Artificial intelligence, machine learning, and deep learning as a service have become the status quo for many industries, leading to the widespread deployment of models that handle sensitive data. Well-performing models, the industry seeks, usually rely on a large volume of training data. However, the use of such data raises serious privacy concerns due to the potential risks of leaks of highly sensitive information. One prominent threat is the Membership Inference Attack, where adversaries attempt to deduce whether a specific data point was used in a model's training process. An adversary's ability to determine an individual's presence represents a significant privacy threat, especially when related to a group of users sharing sensitive information. Hence, well-designed privacy-preserving machine learning solutions are critically needed in the industry. In this work, we compare the effectiveness of L2 regularization and differential privacy in mitigating Membership Inference Attack risks.
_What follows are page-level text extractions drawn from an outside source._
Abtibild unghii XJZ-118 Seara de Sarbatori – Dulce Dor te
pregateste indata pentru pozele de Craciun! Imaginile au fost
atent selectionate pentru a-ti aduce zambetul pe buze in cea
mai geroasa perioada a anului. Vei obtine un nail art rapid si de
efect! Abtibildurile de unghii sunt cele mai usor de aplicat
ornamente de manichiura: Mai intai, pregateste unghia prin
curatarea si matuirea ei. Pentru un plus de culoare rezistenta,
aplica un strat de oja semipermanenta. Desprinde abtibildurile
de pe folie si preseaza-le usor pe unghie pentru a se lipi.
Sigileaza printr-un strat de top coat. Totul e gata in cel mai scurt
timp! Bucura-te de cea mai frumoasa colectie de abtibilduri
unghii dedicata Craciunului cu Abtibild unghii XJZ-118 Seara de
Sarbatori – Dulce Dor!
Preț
Even though regularization techniques like L2 regularization are commonly employed to reduce overfitting, a condition that enhances the effectiveness of Membership Inference Attacks, their impact on mitigating these attacks has not been systematically explored.

Paper Structure

This paper contains 12 sections, 7 equations, 4 figures, 3 tables.

Figures (4)

  • Figure 1: $L_2$ regularization on the FCNN model trained on the MNIST dataset. The figure shows how validation accuracy and attacker advantage change with different $L_2$ regularization strengths ($\lambda$) for both Baseline (non-DP) and DP models.
  • Figure 2: Effect of $L_2$ regularization on the CNN model trained on the CIFAR10 dataset. The figure illustrates the relationship between validation accuracy and attacker advantage across different $L_2$ regularization strengths ($\lambda$) for both Baseline (non-DP) and DP models.
  • Figure 3: Effect of $L_2$ regularization on the text classification task. The top plot shows the validation accuracy across different $L_2$ regularization strengths ($\lambda$) for both Baseline (non-DP) and DP models. The bottom plot illustrates the corresponding attacker advantage for each model.
  • Figure 4: Correlation between the accuracy difference (training accuracy minus validation accuracy) and attacker advantage. The plot demonstrates a strong positive correlation (correlation coefficient of 0.93).